School of Pharmacy, Medical Sciences Campus, University of Puerto Rico, San Juan, Puerto Rico.
Division of Cancer Control and Population Sciences, University of Puerto Rico Comprehensive Cancer Center, San Juan, Puerto Rico.
JCO Glob Oncol. 2023 Sep;9:e2300008. doi: 10.1200/GO.23.00008.
To evaluate the association between concurrent use of opioids and benzodiazepines (BZDs) and emergency room (ER) visits and hospital admissions in patients with cancer.

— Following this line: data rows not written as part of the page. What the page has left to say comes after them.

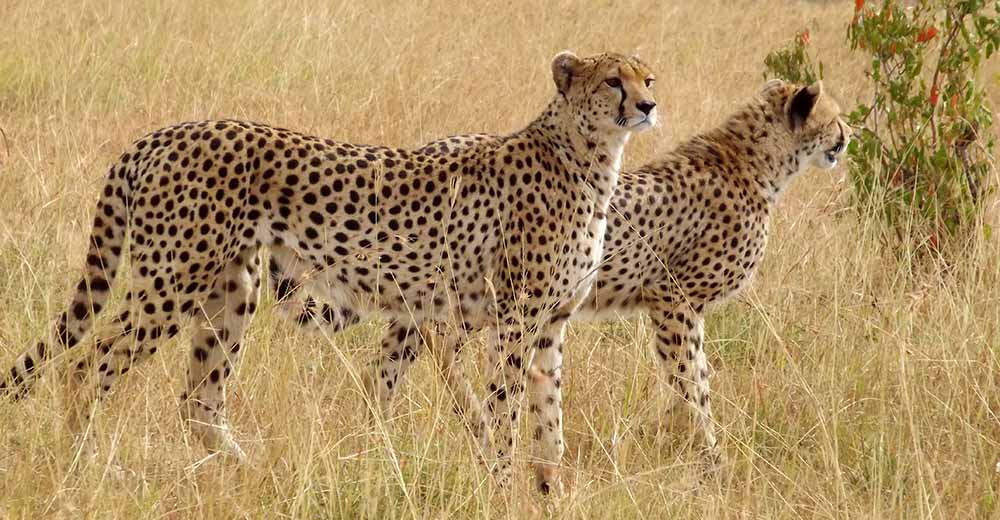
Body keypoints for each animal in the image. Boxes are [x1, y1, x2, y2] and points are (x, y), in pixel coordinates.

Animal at [1, 50, 656, 490]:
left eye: (647, 77)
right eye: (612, 81)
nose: (650, 105)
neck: (590, 156)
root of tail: (162, 134)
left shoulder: (549, 324)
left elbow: (550, 416)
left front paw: (546, 488)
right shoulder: (514, 320)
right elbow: (506, 407)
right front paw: (501, 481)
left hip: (234, 289)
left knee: (198, 399)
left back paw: (250, 474)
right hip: (172, 281)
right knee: (88, 365)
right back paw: (82, 462)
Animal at [270, 78, 848, 484]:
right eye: (835, 117)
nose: (849, 136)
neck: (757, 162)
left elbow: (687, 383)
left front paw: (663, 440)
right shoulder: (674, 301)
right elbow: (693, 383)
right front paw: (709, 458)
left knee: (391, 361)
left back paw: (377, 433)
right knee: (439, 349)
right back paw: (467, 433)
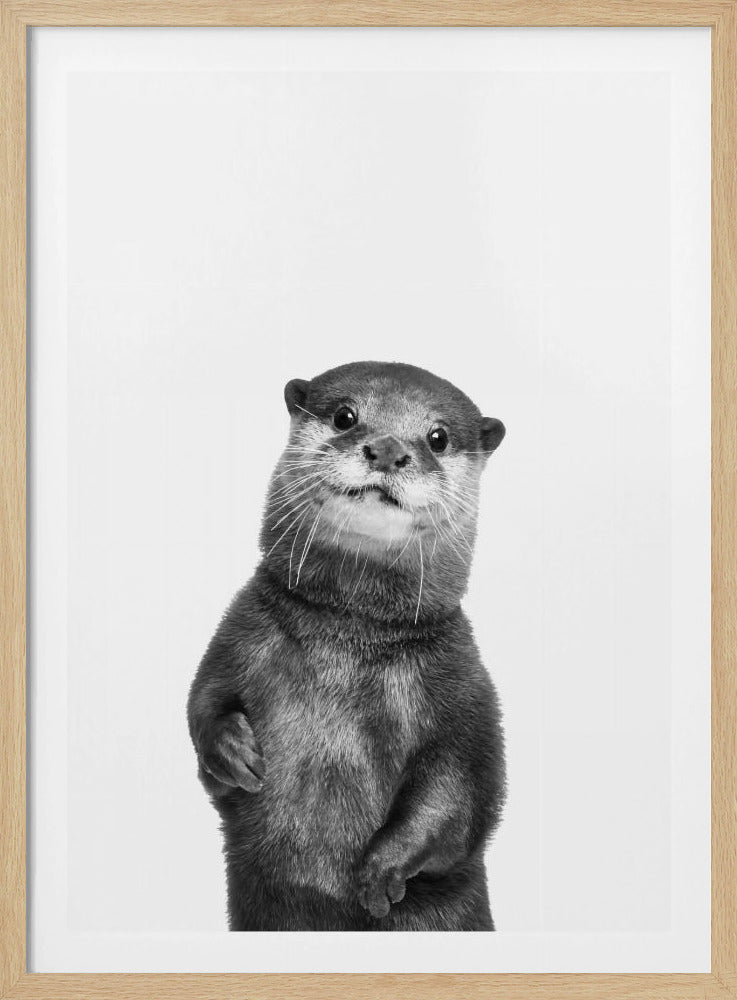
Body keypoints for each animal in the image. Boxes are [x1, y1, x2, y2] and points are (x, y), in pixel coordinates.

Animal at [187, 361, 506, 931]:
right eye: (344, 416)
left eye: (438, 437)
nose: (387, 450)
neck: (348, 638)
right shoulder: (239, 634)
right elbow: (202, 701)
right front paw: (232, 751)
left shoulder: (463, 686)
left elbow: (460, 789)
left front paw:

Data were obtained from the Puerto Rico Central Cancer Registry-Health Insurance Linkage. Odds ratios (ORs) with 95% CIs and incidence rate ratio (IRR) were estimated using logistic and negative binomial regression analyses to assess the association between concurrent use of opioids and BZDs (overlap of at least 7 days) and ER visits and hospital admissions.
A total of 9,259 patients were included in the main analysis. The logistic regression results showed a significant association between concurrent use of opioids and BZDs and at least one ER visit (OR, 1.28 [95% CI, 1.07 to 1.54]) or hospital admission (OR, 1.42 [95% CI, 1.18 to 1.71]) compared with individuals with BZDs alone, after adjusting for age, sex, comorbidity index, cancer stage, health insurance, and health region. Compared with individuals with opioid use alone, the association did not reach significance. In the negative binomial regression, a significant association was observed for ER visits (IRR, 1.52 [95% CI, 1.31 to 1.76]) and hospitalizations (IRR, 1.34 [95% CI, 1.20 to 1.50]) when compared with individuals with BZDs alone. Compared with individuals with opioids alone, it only reached significance for ER visits (IRR, 1.39 [95% CI, 1.20 to 1.61]).
Careful evaluation must be done before prescribing concurrent opioids and BZDs in patients with cancer, as the results suggest that coprescribing may increase the odds of ER visits and hospitalizations.
评估癌症患者同时使用阿片类药物和苯二氮䓬类药物(BZDs)与急诊就诊和住院之间的关联。
数据来自波多黎各中央癌症登记处-医疗保险关联数据库。使用逻辑回归和负二项回归分析估计比值比(ORs)和 95%置信区间(CIs)以及发病率比(IRR),以评估同时使用阿片类药物和 BZDs(至少重叠 7 天)与急诊就诊和住院之间的关联。
共纳入 9259 例患者进行主要分析。逻辑回归结果显示,与单独使用 BZDs 的患者相比,同时使用阿片类药物和 BZDs 与至少一次急诊就诊(OR,1.28 [95%CI,1.07 至 1.54])或住院(OR,1.42 [95%CI,1.18 至 1.71])的关联具有统计学意义,调整了年龄、性别、合并症指数、癌症分期、医疗保险和卫生区域。与单独使用阿片类药物的患者相比,这种关联没有达到统计学意义。在负二项回归中,与单独使用 BZDs 的患者相比,急诊就诊(IRR,1.52 [95%CI,1.31 至 1.76])和住院(IRR,1.34 [95%CI,1.20 至 1.50])的关联具有统计学意义。与单独使用阿片类药物的患者相比,仅在急诊就诊方面达到统计学意义(IRR,1.39 [95%CI,1.20 至 1.61])。
在为癌症患者开具同时使用阿片类药物和 BZDs 的处方之前,必须进行仔细评估,因为结果表明,同时开具这两种药物可能会增加急诊就诊和住院的几率。